> [Supplied records]:
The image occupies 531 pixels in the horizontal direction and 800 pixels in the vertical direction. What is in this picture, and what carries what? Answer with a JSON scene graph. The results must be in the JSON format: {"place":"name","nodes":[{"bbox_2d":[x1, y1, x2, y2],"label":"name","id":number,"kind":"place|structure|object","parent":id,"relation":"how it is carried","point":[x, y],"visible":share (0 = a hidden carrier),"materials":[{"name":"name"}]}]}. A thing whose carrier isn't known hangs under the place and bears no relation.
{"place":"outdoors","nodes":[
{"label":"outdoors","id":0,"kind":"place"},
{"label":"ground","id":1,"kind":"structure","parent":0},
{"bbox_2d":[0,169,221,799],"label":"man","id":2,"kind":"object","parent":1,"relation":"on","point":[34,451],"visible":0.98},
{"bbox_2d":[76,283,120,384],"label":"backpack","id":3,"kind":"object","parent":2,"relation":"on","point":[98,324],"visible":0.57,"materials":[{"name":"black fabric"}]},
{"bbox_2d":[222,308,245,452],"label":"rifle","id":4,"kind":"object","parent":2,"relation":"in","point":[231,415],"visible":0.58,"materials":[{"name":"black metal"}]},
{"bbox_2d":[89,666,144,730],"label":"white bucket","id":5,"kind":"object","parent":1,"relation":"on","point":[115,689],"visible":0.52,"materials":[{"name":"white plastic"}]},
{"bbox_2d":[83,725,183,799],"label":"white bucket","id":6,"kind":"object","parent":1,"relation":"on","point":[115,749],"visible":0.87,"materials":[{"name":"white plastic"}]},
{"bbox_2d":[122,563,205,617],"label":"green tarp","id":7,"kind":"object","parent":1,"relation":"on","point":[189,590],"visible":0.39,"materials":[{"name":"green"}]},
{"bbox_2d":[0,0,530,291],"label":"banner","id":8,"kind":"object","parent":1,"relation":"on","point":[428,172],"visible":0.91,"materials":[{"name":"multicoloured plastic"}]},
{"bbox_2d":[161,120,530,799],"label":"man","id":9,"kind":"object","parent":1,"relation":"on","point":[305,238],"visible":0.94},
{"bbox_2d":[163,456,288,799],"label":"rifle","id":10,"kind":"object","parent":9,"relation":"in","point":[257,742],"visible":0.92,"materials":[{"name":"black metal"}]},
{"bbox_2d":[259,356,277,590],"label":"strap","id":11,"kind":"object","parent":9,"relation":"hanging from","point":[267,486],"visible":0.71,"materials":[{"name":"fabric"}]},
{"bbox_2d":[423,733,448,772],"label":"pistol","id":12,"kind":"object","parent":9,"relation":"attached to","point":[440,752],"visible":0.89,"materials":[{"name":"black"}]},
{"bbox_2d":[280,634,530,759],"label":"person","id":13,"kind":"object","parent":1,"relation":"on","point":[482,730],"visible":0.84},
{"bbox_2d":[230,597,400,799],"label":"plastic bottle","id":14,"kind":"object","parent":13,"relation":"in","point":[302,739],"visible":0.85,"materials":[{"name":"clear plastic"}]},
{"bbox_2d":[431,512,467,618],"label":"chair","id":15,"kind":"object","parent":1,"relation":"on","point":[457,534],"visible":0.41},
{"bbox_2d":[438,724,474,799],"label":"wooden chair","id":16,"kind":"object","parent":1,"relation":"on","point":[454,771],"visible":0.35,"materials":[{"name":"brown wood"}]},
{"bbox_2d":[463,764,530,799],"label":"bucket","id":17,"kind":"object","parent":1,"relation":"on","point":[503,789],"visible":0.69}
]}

> [Action item]:
A word-for-word restatement of every record above is expected.

> [Solution to the exercise]:
The image occupies 531 pixels in the horizontal direction and 800 pixels in the vertical direction. What is in this picture, and what carries what? Answer with a JSON scene graph. The results must be in the JSON format: {"place":"name","nodes":[{"bbox_2d":[x1, y1, x2, y2],"label":"name","id":number,"kind":"place|structure|object","parent":id,"relation":"how it is carried","point":[x, y],"visible":share (0 = a hidden carrier),"materials":[{"name":"name"}]}]}. A thing whose carrier isn't known hangs under the place and bears no relation.
{"place":"outdoors","nodes":[
{"label":"outdoors","id":0,"kind":"place"},
{"label":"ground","id":1,"kind":"structure","parent":0},
{"bbox_2d":[0,169,221,799],"label":"man","id":2,"kind":"object","parent":1,"relation":"on","point":[34,451],"visible":0.98},
{"bbox_2d":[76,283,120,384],"label":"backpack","id":3,"kind":"object","parent":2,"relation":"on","point":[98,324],"visible":0.57,"materials":[{"name":"black fabric"}]},
{"bbox_2d":[222,308,245,452],"label":"rifle","id":4,"kind":"object","parent":2,"relation":"in","point":[231,415],"visible":0.58,"materials":[{"name":"black metal"}]},
{"bbox_2d":[89,666,144,730],"label":"white bucket","id":5,"kind":"object","parent":1,"relation":"on","point":[115,689],"visible":0.52,"materials":[{"name":"white plastic"}]},
{"bbox_2d":[83,725,183,799],"label":"white bucket","id":6,"kind":"object","parent":1,"relation":"on","point":[115,749],"visible":0.87,"materials":[{"name":"white plastic"}]},
{"bbox_2d":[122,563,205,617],"label":"green tarp","id":7,"kind":"object","parent":1,"relation":"on","point":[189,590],"visible":0.39,"materials":[{"name":"green"}]},
{"bbox_2d":[0,0,530,291],"label":"banner","id":8,"kind":"object","parent":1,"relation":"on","point":[428,172],"visible":0.91,"materials":[{"name":"multicoloured plastic"}]},
{"bbox_2d":[161,120,530,799],"label":"man","id":9,"kind":"object","parent":1,"relation":"on","point":[305,238],"visible":0.94},
{"bbox_2d":[163,456,288,799],"label":"rifle","id":10,"kind":"object","parent":9,"relation":"in","point":[257,742],"visible":0.92,"materials":[{"name":"black metal"}]},
{"bbox_2d":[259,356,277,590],"label":"strap","id":11,"kind":"object","parent":9,"relation":"hanging from","point":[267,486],"visible":0.71,"materials":[{"name":"fabric"}]},
{"bbox_2d":[423,733,448,772],"label":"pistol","id":12,"kind":"object","parent":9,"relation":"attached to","point":[440,752],"visible":0.89,"materials":[{"name":"black"}]},
{"bbox_2d":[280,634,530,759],"label":"person","id":13,"kind":"object","parent":1,"relation":"on","point":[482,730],"visible":0.84},
{"bbox_2d":[230,597,400,799],"label":"plastic bottle","id":14,"kind":"object","parent":13,"relation":"in","point":[302,739],"visible":0.85,"materials":[{"name":"clear plastic"}]},
{"bbox_2d":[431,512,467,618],"label":"chair","id":15,"kind":"object","parent":1,"relation":"on","point":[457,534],"visible":0.41},
{"bbox_2d":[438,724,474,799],"label":"wooden chair","id":16,"kind":"object","parent":1,"relation":"on","point":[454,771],"visible":0.35,"materials":[{"name":"brown wood"}]},
{"bbox_2d":[463,764,530,799],"label":"bucket","id":17,"kind":"object","parent":1,"relation":"on","point":[503,789],"visible":0.69}
]}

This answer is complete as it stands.